Diante disso, mesmo se tratando de um filme infantil, Ilha dos Cachorros mostra uma nova faceta em que Wes Anderson tem o dom de transformar seus produtos em metáfora, comprando
também a briga pelas minorias, visto que a película não deixa de ser um retrato
um tanto quanto fiel da maneira como muitos segmentos da sociedade mundial têm
sido desprezados e apenas uma pequena parte luta pela reversão dessa situação.

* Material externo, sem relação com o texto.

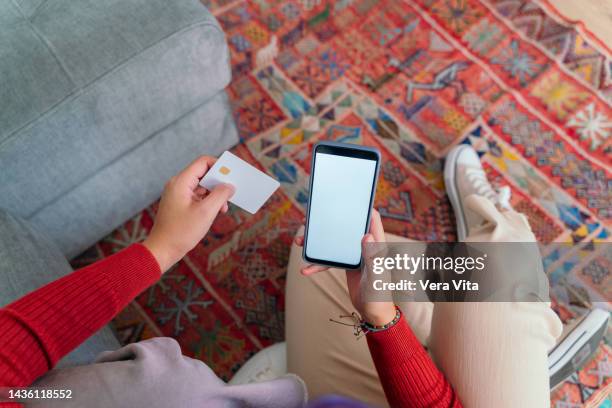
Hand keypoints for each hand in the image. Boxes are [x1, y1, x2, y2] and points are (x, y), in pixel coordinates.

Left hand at [143, 156, 234, 271]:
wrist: (163, 249)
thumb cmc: (182, 232)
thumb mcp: (206, 212)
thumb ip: (220, 195)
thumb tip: (229, 186)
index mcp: (181, 182)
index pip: (203, 162)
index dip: (219, 166)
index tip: (232, 175)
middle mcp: (178, 184)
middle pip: (203, 174)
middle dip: (219, 183)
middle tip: (231, 194)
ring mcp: (178, 194)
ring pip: (202, 186)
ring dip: (215, 194)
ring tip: (223, 208)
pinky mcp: (180, 203)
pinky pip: (197, 196)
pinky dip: (208, 201)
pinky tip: (215, 212)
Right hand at [295, 209, 395, 325]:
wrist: (373, 313)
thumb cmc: (379, 295)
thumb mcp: (376, 276)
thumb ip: (372, 256)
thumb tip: (366, 236)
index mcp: (377, 245)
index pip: (372, 220)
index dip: (363, 208)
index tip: (349, 199)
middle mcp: (366, 247)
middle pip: (347, 228)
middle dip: (330, 223)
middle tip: (311, 219)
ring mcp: (356, 255)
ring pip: (335, 243)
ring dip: (318, 243)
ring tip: (299, 242)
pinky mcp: (348, 265)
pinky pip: (330, 260)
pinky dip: (318, 265)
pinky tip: (305, 270)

Na eminência da perda dos dois
bens mais preciosos de um ser humano (a vida e a liberdade), métodos radicais
em prol dos mesmos, são trabalhados pela trama com uma gigantesca complexidade
no que diz respeito ao embate com as noções disciplinares impostas pelo antagonismo
de Ilha dos Cachorros. Aproveitando a contemporaneidade de uma sociedade cada
vez mais sem empatia e sem amor ao próximo, lavagens cerebrais acabam por sobressaírem,
em meio a mecanismos de tecnologia e de lutas corporais, que mais uma vez
comprovam a criatividade de Wes Anderson, que usa de diversas características
culturais do Japão para o melhor fazer valer a ideia de sua mais nova obra.

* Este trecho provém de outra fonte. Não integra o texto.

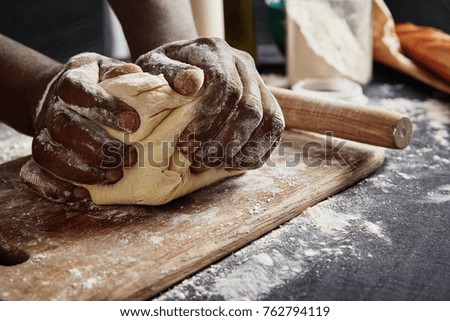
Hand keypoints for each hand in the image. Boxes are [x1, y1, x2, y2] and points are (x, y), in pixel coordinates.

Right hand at [20, 53, 141, 201]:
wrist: (59, 95)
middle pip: (64, 127)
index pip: (77, 89)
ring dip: (82, 170)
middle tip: (129, 158)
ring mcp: (42, 132)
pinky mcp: (37, 156)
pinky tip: (83, 194)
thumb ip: (122, 72)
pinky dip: (54, 188)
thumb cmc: (96, 83)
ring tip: (114, 176)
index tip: (134, 123)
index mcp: (71, 80)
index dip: (103, 107)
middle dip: (99, 147)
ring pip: (49, 154)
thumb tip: (136, 74)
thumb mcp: (108, 69)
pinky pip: (34, 174)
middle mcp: (51, 106)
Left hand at [136, 37, 284, 171]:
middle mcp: (243, 63)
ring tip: (212, 163)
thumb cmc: (163, 72)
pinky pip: (274, 130)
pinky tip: (230, 163)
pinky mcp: (266, 100)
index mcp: (216, 51)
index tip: (188, 140)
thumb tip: (191, 83)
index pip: (227, 86)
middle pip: (250, 107)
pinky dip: (255, 152)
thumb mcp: (154, 66)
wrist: (181, 65)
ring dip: (241, 150)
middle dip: (225, 141)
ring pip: (269, 120)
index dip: (210, 118)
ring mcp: (258, 82)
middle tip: (198, 159)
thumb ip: (170, 74)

Minuciosamente, todas essas
qualidades são bem perceptíveis em Ilha dos Cachorros, o que fomenta uma
espécie de invencibilidade de seu autor em sua carreira. Agora para uma obra
que, apesar de boa, não chega perto de ser excelente, o fator “balança” pesa
(perdoem o trocadilho) em seu final, visto que no supracitado duelo, não há
dificuldades em dizer que Os Incríveis 2 é a melhor animação até o presente
momento, e ao final de 2018, dificilmente poderá ser colocado este filme aqui
avaliado como um dos melhores do ano – fato um tanto quanto inédito para Wes
Anderson, que num mandamento que diz que quem está no auge, deve buscar se
manter nesse patamar, vê alguns degraus abaixo das obras-primas do ano lhe dando
boas vindas. Pelo menos há a consciência de que no futuro, os degraus mais altos
sempre estarão de portas abertas para ele.